Job: Please give every line of text from the entries below as a JSON list of strings, one string per line, with blank lines left out and the pictures omitted.

§ §

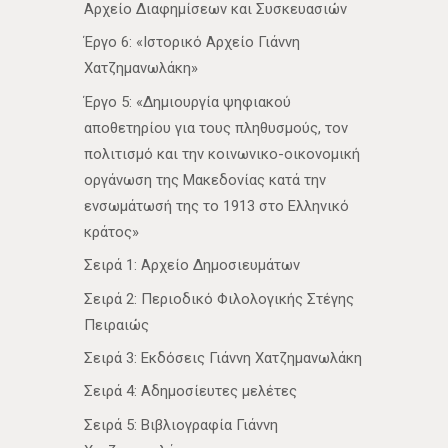
Αρχείο Διαφημίσεων και Συσκευασιών
Έργο 6: «Ιστορικό Αρχείο Γιάννη
Χατζημανωλάκη»
Έργο 5: «Δημιουργία ψηφιακού
αποθετηρίου για τους πληθυσμούς, τον
πολιτισμό και την κοινωνικο-οικονομική
οργάνωση της Μακεδονίας κατά την
ενσωμάτωσή της το 1913 στο Ελληνικό
κράτος»
Σειρά 1: Αρχείο Δημοσιευμάτων
Σειρά 2: Περιοδικό Φιλολογικής Στέγης
Πειραιώς
Σειρά 3: Εκδόσεις Γιάννη Χατζημανωλάκη
Σειρά 4: Αδημοσίευτες μελέτες
Σειρά 5: Βιβλιογραφία Γιάννη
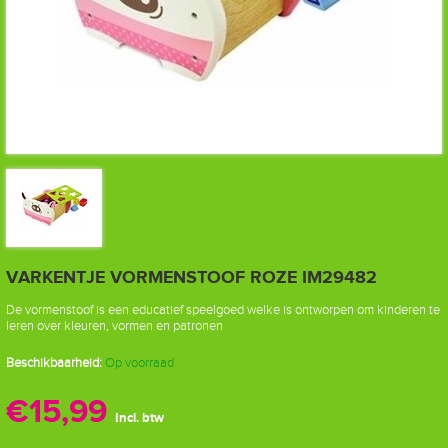
VARKENTJE VORMENSTOOF ROZE IM29482
De vormenstoof is een educatief speelgoed welke is ontworpen om kinderen te
leren over kleuren, vormen en patronen
Beschikbaarheid:
Op voorraad
€15,99
Incl. btw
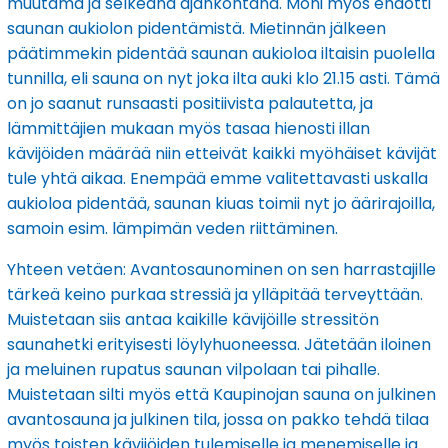
muutama ja selkeänä ajankohtana. Moni myös ehdotti
saunan aukiolon pidentämistä. Mietinnän jälkeen
päätimmekin pidentää saunan aukioloa iltaisin puolella
tunnilla, eli sauna on nyt joka ilta auki klo 21.15 asti. Tämä
on jo saanut runsaasti positiivista palautetta, ja
lämmittäjien mukaan myös tasaa hienosti illan
kävijöiden määrää niin etteivät kaikki myöhäiset kävijät
tule yhtä aikaa. Enempää emme valitettavasti uskalla
aukioloa pidentää, saunan kiuas toimii nyt jo äärirajoilla,
samoin esim. lämpimän veden riittäminen.
Yhteen vetäen: Avantosaunominen on sen harrastajille
tärkeä keino purkaa stressiä ja ylläpitää terveyttään.
Muistetaan siis antaa kaikille kävijöille stressitön
saunahetki erityisesti löylyhuoneessa. Jätetään iloinen
ja meluinen rupatus saunan vilpolaan tai pihalle.
Muistetaan silti myös että Kaupinojan sauna on julkinen
avantosauna ja julkinen tila, jossa on pakko tehdä tilaa
myös toisten kävijöiden tulemiselle ja menemiselle ja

§ §

The answer:
[
  "Αρχείο Διαφημίσεων και Συσκευασιών",
  "Έργο 6: «Ιστορικό Αρχείο Γιάννη",
  "Χατζημανωλάκη»",
  "Έργο 5: «Δημιουργία ψηφιακού",
  "αποθετηρίου για τους πληθυσμούς, τον",
  "πολιτισμό και την κοινωνικο-οικονομική",
  "οργάνωση της Μακεδονίας κατά την",
  "ενσωμάτωσή της το 1913 στο Ελληνικό",
  "κράτος»",
  "Σειρά 1: Αρχείο Δημοσιευμάτων",
  "Σειρά 2: Περιοδικό Φιλολογικής Στέγης",
  "Πειραιώς",
  "Σειρά 3: Εκδόσεις Γιάννη Χατζημανωλάκη",
  "Σειρά 4: Αδημοσίευτες μελέτες",
  "Σειρά 5: Βιβλιογραφία Γιάννη",
  "VARKENTJE VORMENSTOOF ROZE IM29482",
  "De vormenstoof is een educatief speelgoed welke is ontworpen om kinderen te",
  "leren over kleuren, vormen en patronen",
  "Beschikbaarheid:",
  "Op voorraad",
  "€15,99",
  "Incl. btw",
  "muutama ja selkeänä ajankohtana. Moni myös ehdotti",
  "saunan aukiolon pidentämistä. Mietinnän jälkeen",
  "päätimmekin pidentää saunan aukioloa iltaisin puolella",
  "tunnilla, eli sauna on nyt joka ilta auki klo 21.15 asti. Tämä",
  "on jo saanut runsaasti positiivista palautetta, ja",
  "lämmittäjien mukaan myös tasaa hienosti illan",
  "kävijöiden määrää niin etteivät kaikki myöhäiset kävijät",
  "tule yhtä aikaa. Enempää emme valitettavasti uskalla",
  "aukioloa pidentää, saunan kiuas toimii nyt jo äärirajoilla,",
  "samoin esim. lämpimän veden riittäminen.",
  "Yhteen vetäen: Avantosaunominen on sen harrastajille",
  "tärkeä keino purkaa stressiä ja ylläpitää terveyttään.",
  "Muistetaan siis antaa kaikille kävijöille stressitön",
  "saunahetki erityisesti löylyhuoneessa. Jätetään iloinen",
  "ja meluinen rupatus saunan vilpolaan tai pihalle.",
  "Muistetaan silti myös että Kaupinojan sauna on julkinen",
  "avantosauna ja julkinen tila, jossa on pakko tehdä tilaa",
  "myös toisten kävijöiden tulemiselle ja menemiselle ja"
]